White Sox owner Jerry Reinsdorf, arguably the number one pusher for the 1994 strike, was not amused. “Nolan Ryan’s a player,” Reinsdorf “reminded” Vincent. “You’re the commissioner of baseball. You can’t be in awe of a player, I don’t care who he is.”

Thus said the man who commissioned statues of Hall of Famers Luis Aparicio, Harold Baines, Carlton Fisk, Nellie Fox, Frank Thomas, and Jim Thome around Comiskey Park—oops! Guaranteed Rate Field—not to mention those of Paul Konerko, Minnie Minoso, and Billy Pierce. Reinsdorf certainly seems somewhat awed by middle and corner infielders,  a couple of designated hitters, at least one catcher, and at least one pitcher. (So where’s Hall of Famer Hoyt Wilhelm?)

When he banished Steinbrenner from baseball in 1990, after Steinbrenner was caught and exposed having paid a street hustler to dig up dirt on his future Hall of Fame outfielder Dave Winfield, Vincent lost the Yankees as an ally but won admirers in New York and elsewhere. The news broke while the Yankees hosted the Detroit Tigers at Yankee Stadium and provoked a slowly circulating standing ovation from beleaguered Yankee fans.

Vincent ran afoul of the owners for keeps in 1992. A cabal of smaller market owners led by Reinsdorf and then-Milwaukee Brewers owner Bud Selig (the cabal was known as the Great Lakes Gang), fed up with Vincent’s apparent disinclination to let them keep pleading poverty against those big beasts in the larger markets, knowing only too well that they weren’t as impoverished as they claimed, were only too ready to dump him and finally lined up the votes to do it.
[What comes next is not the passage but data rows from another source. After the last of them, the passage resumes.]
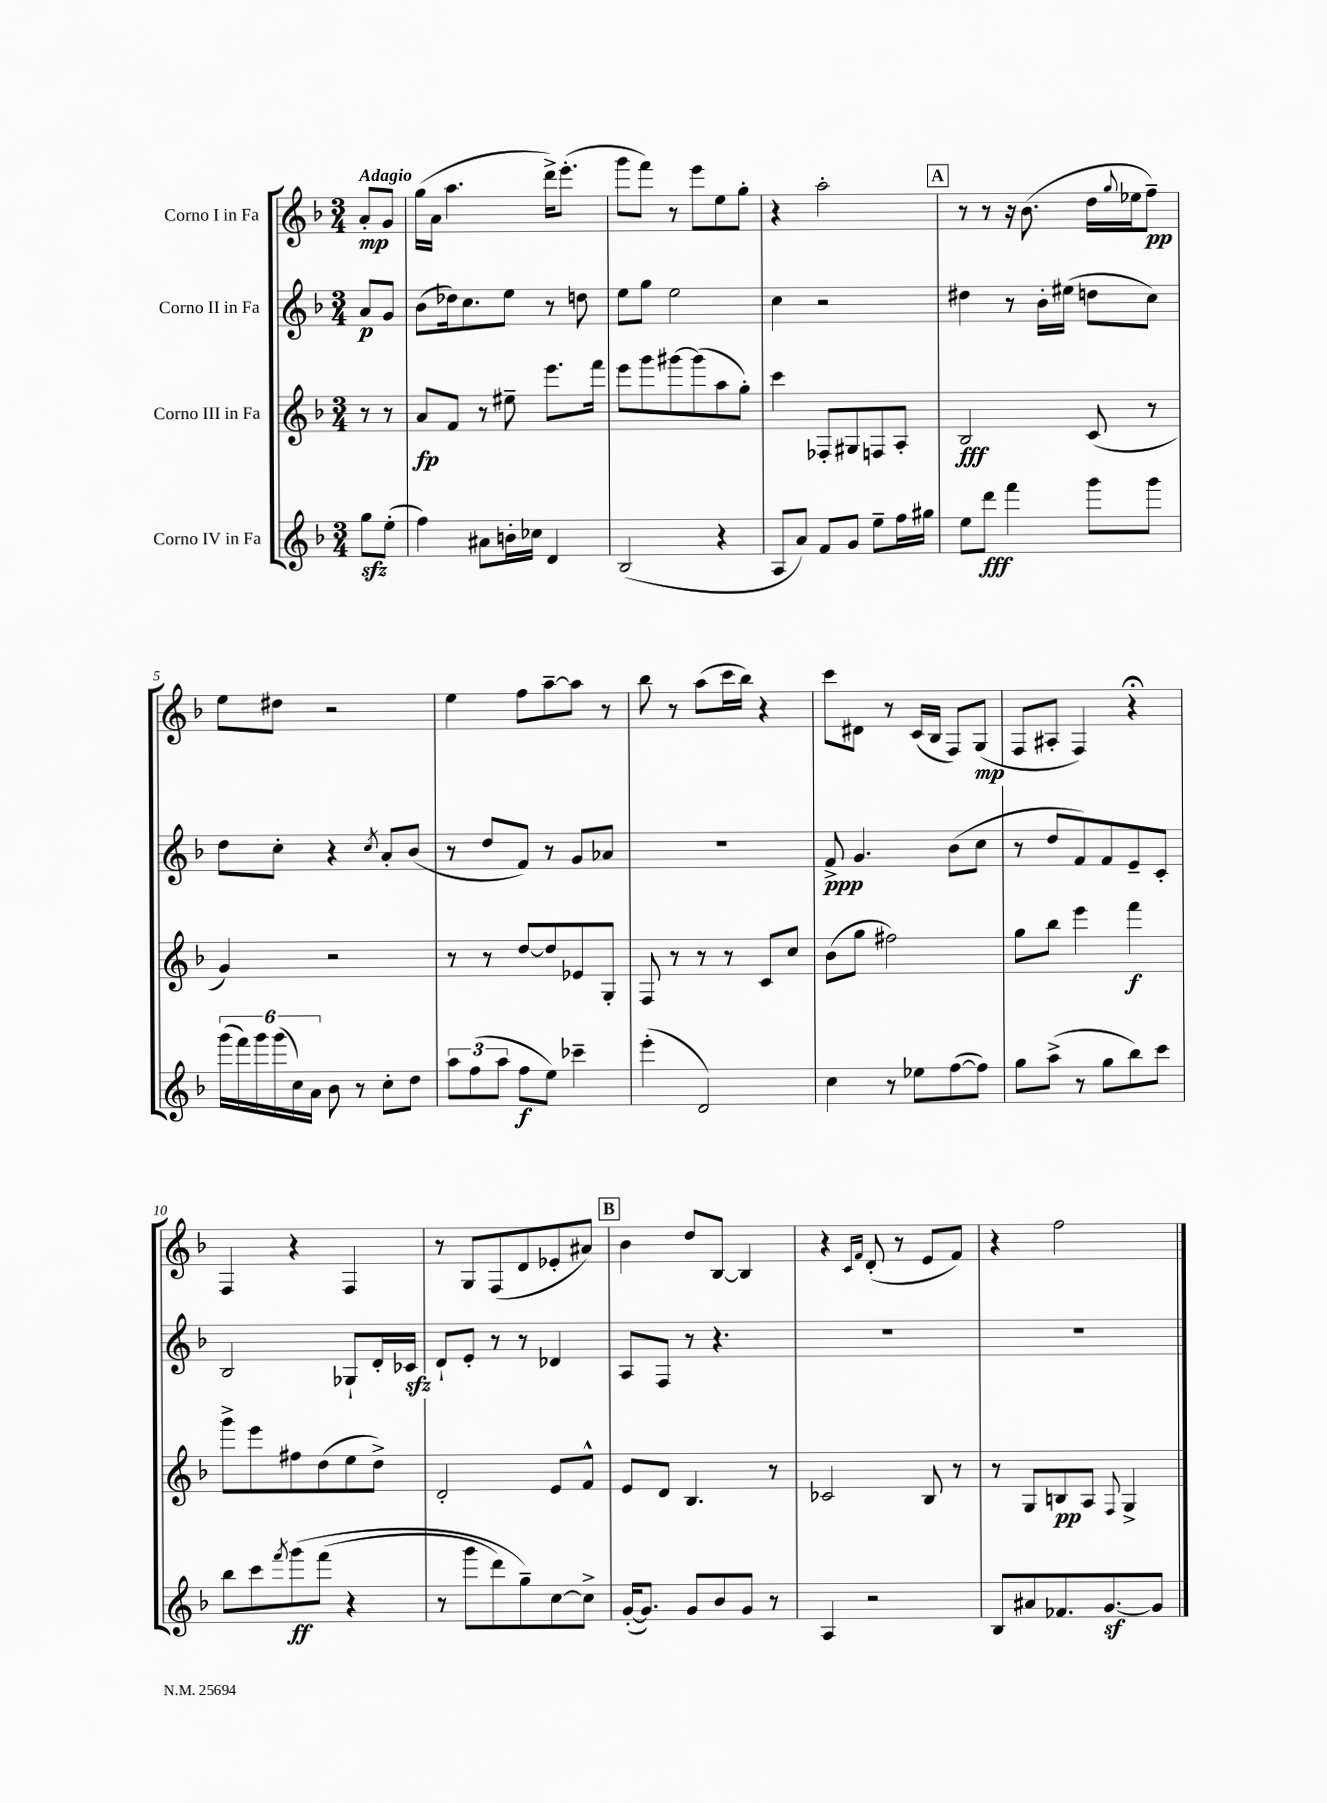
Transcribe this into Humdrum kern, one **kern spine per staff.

**kern	**kern	**kern	**kern
*staff4	*staff3	*staff2	*staff1
*clefG2	*clefG2	*clefG2	*clefG2
*k[b-]	*k[b-]	*k[b-]	*k[b-]
*M3/4	*M3/4	*M3/4	*M3/4
8gg	8r	8a	8a'
(8ee'	8r	8g	8g
=	=	=	=
4ff)	8a	(8b-	(16gg
.	.	.	16a
.	8f	16dd-)	4.aa
.	.	8.cc	.
8a#	8r	.	.
16b'	8ee#~	8ee	.
16cc-	.	.	.
4d	8.eee	8r	16ddd^)
.	.	.	(8.eee'
.	.	8dd	.
.	16fff	.	.
=	=	=	=
(2B-	8eee	8ee	8ggg
.	8ggg	8gg	8fff)
.	[8ggg#	2ee	8r
.	(8ggg#]	.	8eee
4r	8aa	.	8ee
.	8gg')	.	8gg'
=	=	=	=
8A	4ccc	4cc	4r
8a)	.	.	.
8f	8F-'	2r	2aa'
8g	8G#	.	.
8ee~	8F	.	.
16ff	8A'	.	.
16gg#	.	.	.
=	=	=	=
8ee	2B-	4dd#	8r
8ddd	.	.	8r
4fff	.	8r	16r
.	.	.	(8.b-
.	.	16b-'	.
.	.	(16ee#	.
8ggg	(8c	8dd	16dd
.	.	.	8qqgg
.	.	.	16ee-
8ggg	8r	8cc)	8ff~)
=	=	=	=
(24ggg	4g)	8dd	8ee
24fff)	.	.	.
24ggg	.	.	.
(24ggg	.	8cc'	8dd#
24cc)	.	.	.
24a	.	.	.
8b-	2r	4r	2r
8r	.	.	.
.	.	8qcc	.
8cc'	.	8a'	.
8dd	.	(8b-	.
=	=	=	=
12aa	8r	8r	4ee
(12ff	.	.	.
.	8r	8dd	.
12aa	.	.	.
8ff	[8dd	8f)	8ff
8ee)	8dd]	8r	[8aa~
4ccc-~	8e-	8g	8aa]
.	8G'	8a-	8r
=	=	=	=
(4eee'	8F	2.r	8bb-
.	8r	.	8r
2d)	8r	.	(8aa
.	8r	.	16ccc
.	.	.	16bb-)
.	8c	.	4r
.	8cc	.	.
=	=	=	=
4cc	(8b-	8f^	8ccc
.	8gg	4.g	8d#
8r	2ff#)	.	8r
8ee-	.	.	(16c
.	.	.	16B-
([8ff	.	(8b-	8F)
8ff])	.	8cc	(8G
=	=	=	=
8gg	8gg	8r	8F
(8aa^	8bb-	8dd	8A#'
8r	4eee	8f)	4F)
8gg	.	8f	.
8bb-)	4fff	8e~	4r;
8ccc	.	8c'	.
=	=	=	=
8bb-	8ggg^	2B-	4F
8ccc	8eee	.	.
8qfff	.	.	.
&(8ggg	8ff#	.	4r
(8fff	(8dd	.	.
4r	8ee	8G-`	4F
.	8dd^)	16d'	.
.	.	16c-	.
=	=	=	=
8r	2d'	8d`	8r
8ggg	.	8e'	8G
8ddd)	.	8r	(8F
8gg~&)	.	8r	8d
[8cc	8e	4d-	8e-'
8cc^]	8f^^	.	8a#)
=	=	=	=
([16g'	8e	8A	4b-
8.g])	.	.	.
.	8d	8F	.
8g	4.B-	8r	8dd
8b-	.	4.r	[8B-
8g	.	.	4B-]
8r	8r	.	.
=	=	=	=
4A	2c-	2.r	4r
.	.	.	16qqc
.	.	.	16qqf
2r	.	.	(8d'
.	.	.	8r
.	8B-	.	8e
.	8r	.	8f)
=	=	=	=
8B-	8r	2.r	4r
8a#	8G	.	.
8.f-	8B	.	2ff
.	8A	.	.
[8.g	.	.	.
.	8qqF	.	.
.	4G^	.	.
8g]	.	.	.
==	==	==	==
*-	*-	*-	*-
He knew a few things they’d forgotten conveniently, including that it was their own fault player salaries inflated beyond sensible logic as the 1980s turned into the 1990s. Nobody put guns to anyone’s heads when, for example, San Francisco Giants general manager Al Rosen blew a hole in the market ceiling by signing a good but not great 33-year-old pitcher named Bud Black to four years at $2.2 million per, the kind of money paid usually to the Orel Hershisers of the time, not guys with ERAs approaching 4.00.

Vincent also didn’t help himself when he tried strong-arming three Yankee people including manager Buck Showalter out of baseball for going to bat on behalf of drug-troubled relief pitcher Steve Howe, whom Vincent allowed to return to the Show after six previous drug-related suspensions. The commissioner enraged many and caused headlines when he ordered the Yankee three to his New York office as Showalter was preparing to manage a game—with Showalter returning as the game was in progress.

Vincent resigned in 1992, after an 18-9 (one abstention) no-confidence vote by the owners. Except perhaps for his foolish bid to drive the Yankee three out of baseball over Howe (he fumed when one said he’d learned in the Marines that you don’t abandon the wounded), he was the commissioner who swung and missed at knockdown pitches. He remains the last commissioner who was neither an owner nor the handpicked successor to that eventually-former owner.

But if you ask as Klapisch did whether this year’s strife means no major league season and good luck selling a 2021 season, Vincent says . . . well, not so fast. “Even with what’s gone on it’s hard to really, truly damage this game,” Vincent said. “It always comes roaring back, especially if it’s been taken away for a long period of time. Fans end up missing it. Remember one thing. People do love baseball.”

He said in less tortured grammar what Sparky Anderson, Hall of Fame manager, once said by smooshing a pie in the face of the King’s English: “We try every way we can think of to kill this game, but for some reason nothing nobody does never hurts it.” Possibly until now.